Today's errands consisted of preparing for the upcoming high school spirit week and homecoming.  I am not a fan of spirit week.  Now don't get me wrong, I am all about school spirit.  Unfortunately, in today's schools spirit week ends up costing about $100.  For example last year the school had twin day.  Now I already have twins and you would think that my twins could just dress alike and be twins for the day, right??  No, of course not....my twins have to reel in their friends to be each other's twins. Really???

Later in the morning my best friend Felicia called me and we were able to get caught up on the happenings of our families.  She lives in Fairbanks, Alaska, bless her heart!  She told me that they already had their first real hard snow.  How could that be, it's not even October yet!!??

2 Ingredient Delights - Do you love it?

Is that heaven or what!!
Then I went to my culinary compadre friend Toni's blog, A Taste of Alaska, and read one of her recent postings and saw all the snow in Fairbanks already on her patio furniture.  I know how devastated she is that her gardening season was cut much too short this year.

I finished up my morning watching The Pioneer Woman.  Is it just me or does everyone get ravishingly hungry watching the food channels.  Today she made these unbelievable, seriously sinful treats.  She hit my lifelong addiction today.  Reese's Peanut Butter Cups - my total weakness.  Just try them on a s'more, you'll never go back to a plain chocolate bar on them again, I promise.

Quartered up for the oven.

Send in the candy for hugs, right out of the oven.
To make my arctic girlfriends feel better, I made them The Pioneer Woman's cookies I saw this morning.  Unfortunately, I cannot send them the cookies, as it sounds like they would be frozen by the time they arrived.  Hopefully they will read this though and know that I was thinking of them today.  Not to worry though, I'm sure my spirit week teenagers will have the cookies inhaled before noon, as my husband described them as "Reese's Peanut Butter Cups on steroids".  Only an athlete could come up with that analogy....as he finished off eating six of them!


Quick Candy Cookies
Courtesy of The Pioneer Woman

(1) Refrigerator Peanut Butter Cookie Dough Roll
(24) Miniature Reese's Peanut Butter Cups

Preheat oven to 350 degrees.

Spray mini-muffin tin with nonstick spray.  Slice the cookie dough into 1 to 1-1/2" slices..  Lay the slices on their side and cut them into quarters.  Place each quarter into the mini-muffin tin.  Peel the wrapper from as many candy as cookies you're going to make.
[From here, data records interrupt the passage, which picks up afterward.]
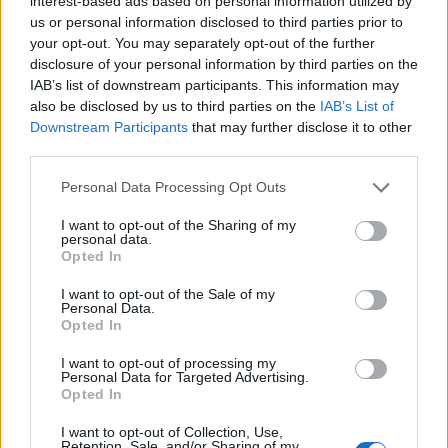
jelentette be, hogy spanyol és olasz
interest-based ads based on personal information utilized by
us or personal information disclosed to third parties prior to
államkötvényeket vesz, amelyre hétfõn sor is
your opt-out. You may separately opt-out of the further
került Amerika leminõsítése példátlan, egyesek
disclosure of your personal information by third parties on the
már egy új pénzügyi rendszer kialakulásáról írnak
IAB’s list of downstream participants. This information may
Hétfõn elszakadt a cérna a nemzetközi piacokon,
also be disclosed by us to third parties on the
IAB’s List of
Downstream Participants
that may further disclose it to other
hatalmas, 6-7%-os zuhanás volt minden tõzsdén,
third parties.
ami kedd reggel is folytatódott, majd nagy
emelkedés követte A svájci frank szárnyalt, a
Personal Data Processing Opt Outs
forinttal szemben átmenetileg 273-ig
I want to opt-out of the Sharing of my
personal data.
2011. augusztus 10. 06:40 Megosztás Kis mínuszban az
Opted In
amerikai határidős indexek A kedd esti zárásra kialakult
I want to opt-out of the Sale of my
vad részvénypiaci emelkedés a jelek szerint ma nem
Personal Data.
folytatódik, legalábbis jelenleg a vezetõ amerikai
Opted In
részvényindexek határidõs jegyzései...
I want to opt-out of processing my
Personal Data for Targeted Advertising.
Opted In
KEDVES OLVASÓNK!
I want to opt-out of Collection, Use,
Retention, Sale, and/or Sharing of my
Bake the cookie dough for about 6-8 minutes at the most.  You'll want to take them out just when they start to turn golden.  Almost as soon as you pull the warm cookies from the oven, begin lightly pressing one piece of candy into each cookie.  the warmer the cookies, the better.  They grab onto the pieces of candy and work their magic, almost even hugging the candy with a warm wrap.

When their all done, carefully remove from muffin tins with a spoon and arrange on a platter.